The absolute worst part of knowing I’m safe (relatively speaking) for now, is that I am going to miss them. Though I won’t miss Jeremy’s poor attempts at flirting. And they are atrocious, thank Pelor he’s stopped. I will miss having people from home around. Which is like saying I miss home. I know I won’t be able to get out of going back eventually. I fear the terms of that return. Maybe if I pray hard enough and I’m really lucky, it will only be to cast a vote for a new Guildmaster and leave again. I know I’m not that lucky.

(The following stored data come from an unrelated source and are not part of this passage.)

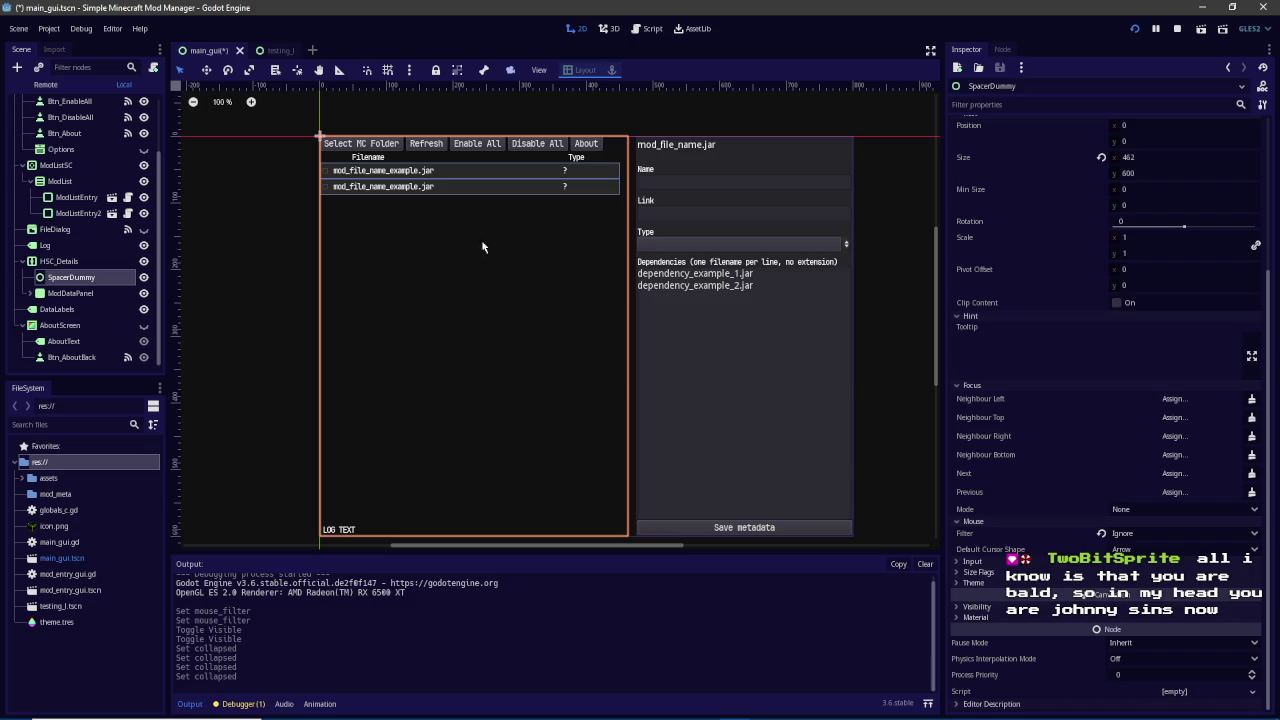
Check HSC_Details's Dragger Visibility options and keep it at Visible
left_click(45, 264)
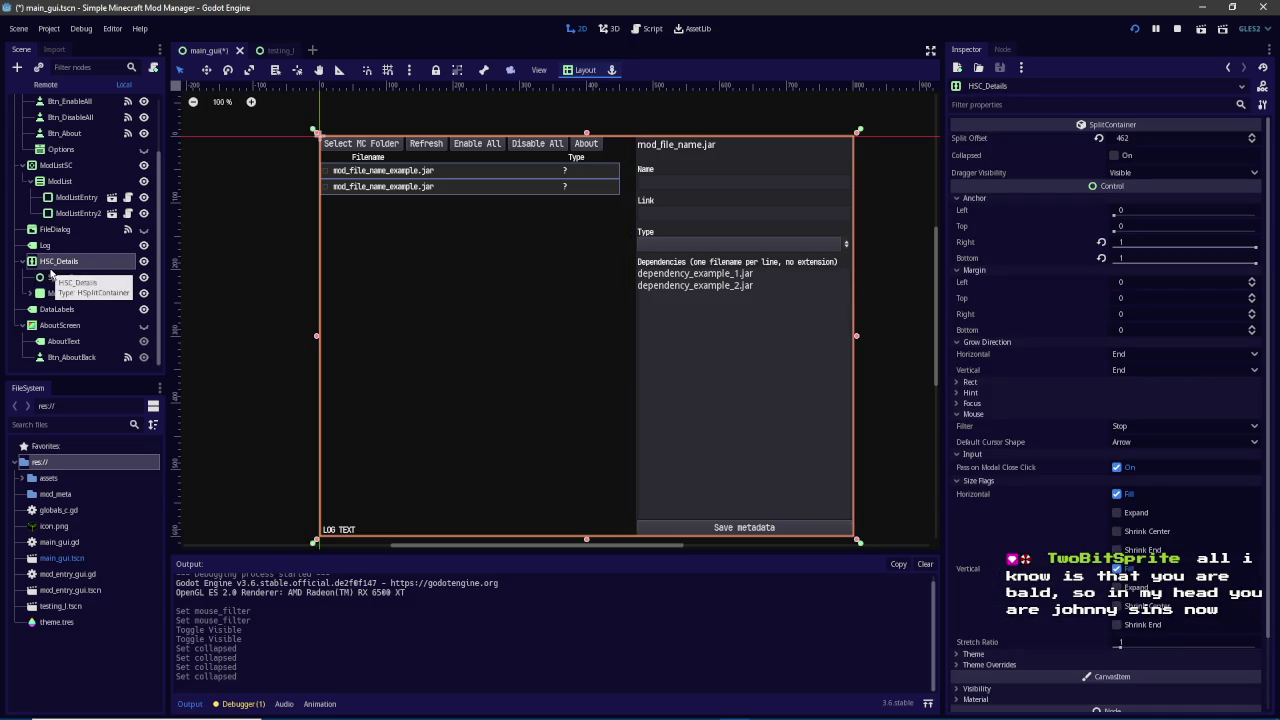
left_click(1124, 176)
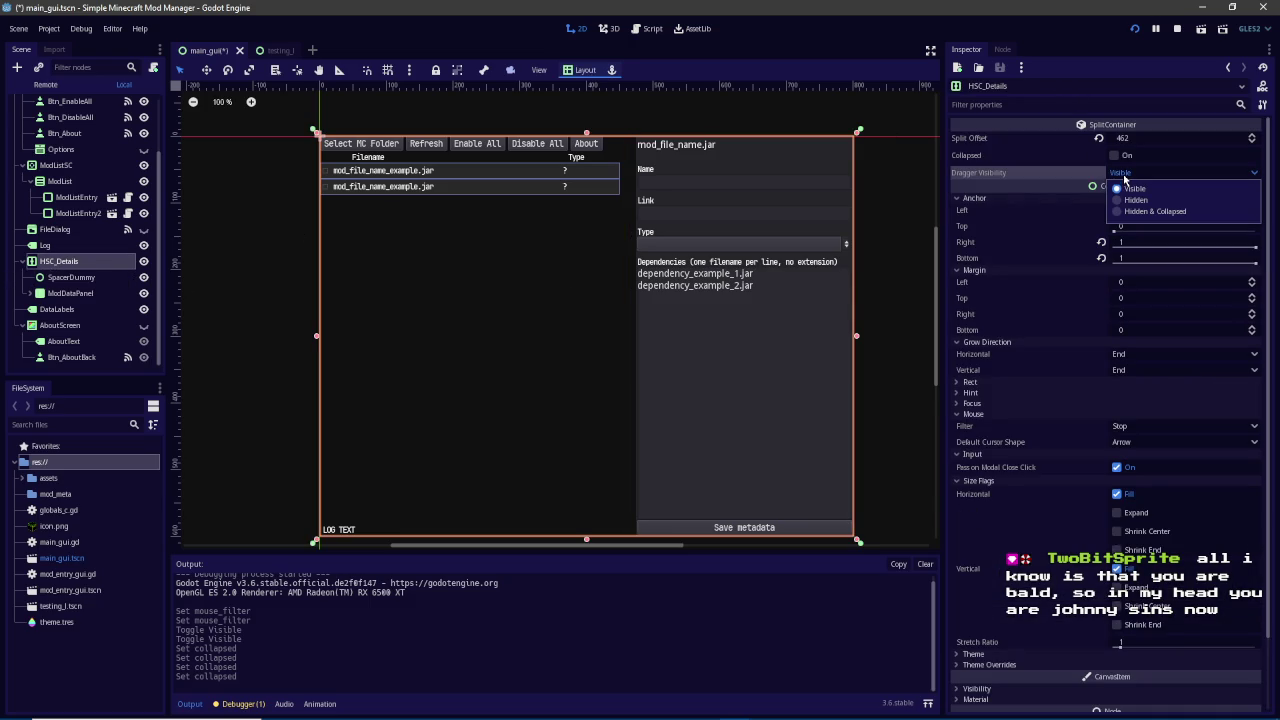
left_click(1124, 176)
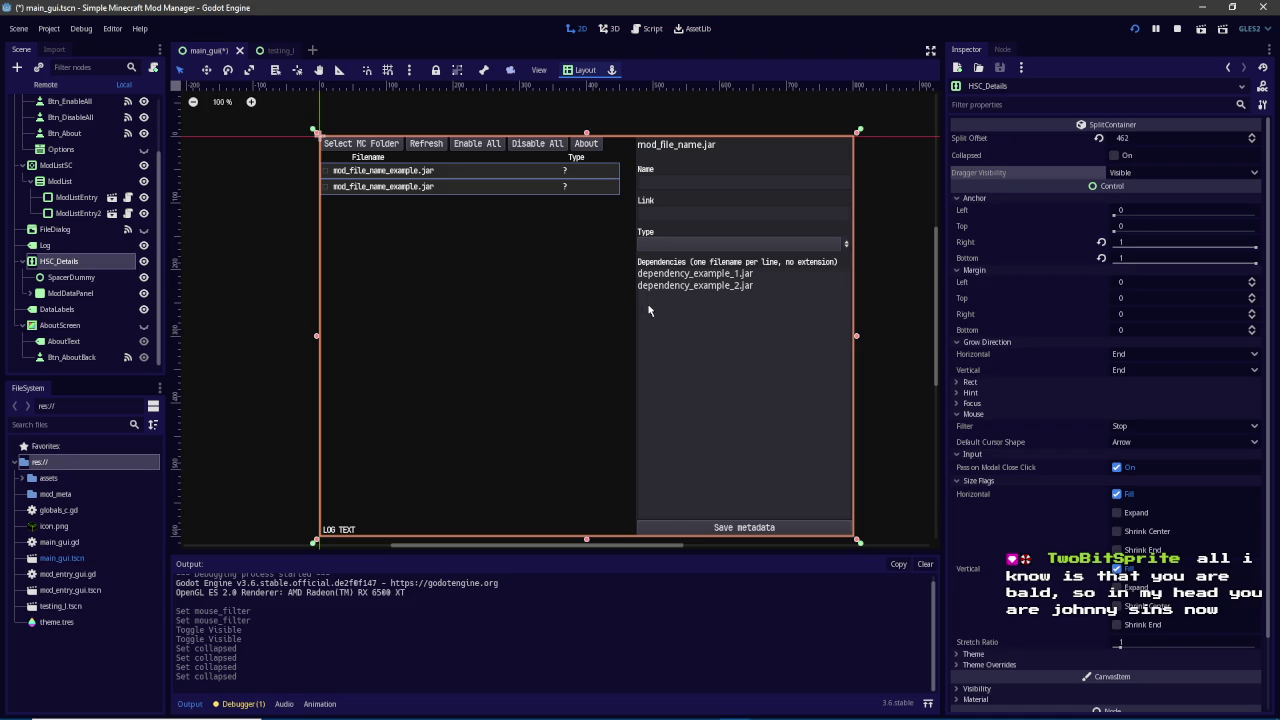
left_click_drag(937, 325, 935, 338)
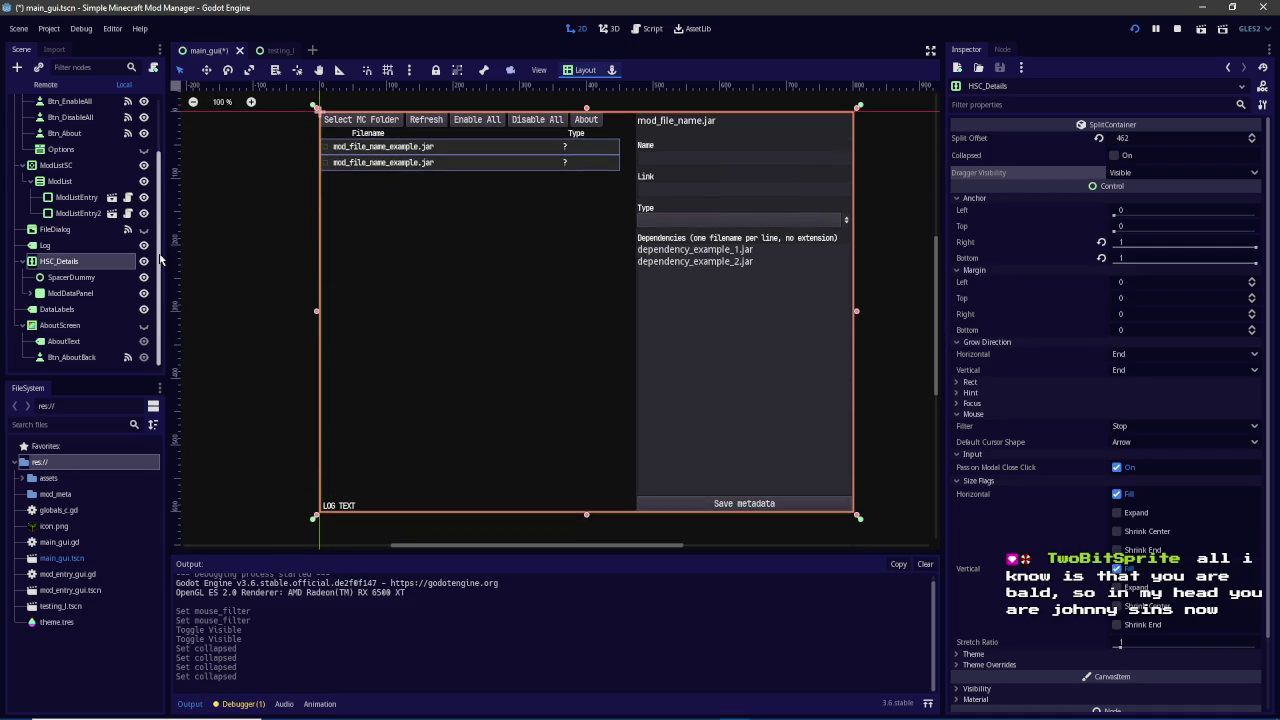
Review SpacerDummy and HSC_Details, then stop the running mod manager with F8
left_click(99, 279)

I’ve packed my bag and I’m ready to leave for the Caverns of Suel Memory. Being pure Suel, or as pure as I’ll ever know since I don’t remember my parents, I’m sure it will involve something extra for me. I’ve packed the books on Suel history that I took with me from Hollowfaust to read up before I get there. I have to force myself to read all of it because I have a tendency to read the histories involving Lady Carthylla over and over. She was the reason I wanted to be an Anatomist. One of the original Seven Pilgrims, Carthylla was both brilliant and unerringly compassionate. She loved the refugees and turned Hollowfaust into a real city through her devotion to the people, creating a deep and lasting stability. And what young girl can resist the tales of romance surrounding Lady Carthylla and her beloved Sarrant, first of the Unfailing? I still get pitter-patters reading about it.
I remember hearing tales as an apprentice that Lady Carthylla would grant her wisdom and advice to the guildsman who best carried on her work. And while I know it’s silly, I’ve always tried. Even after I left.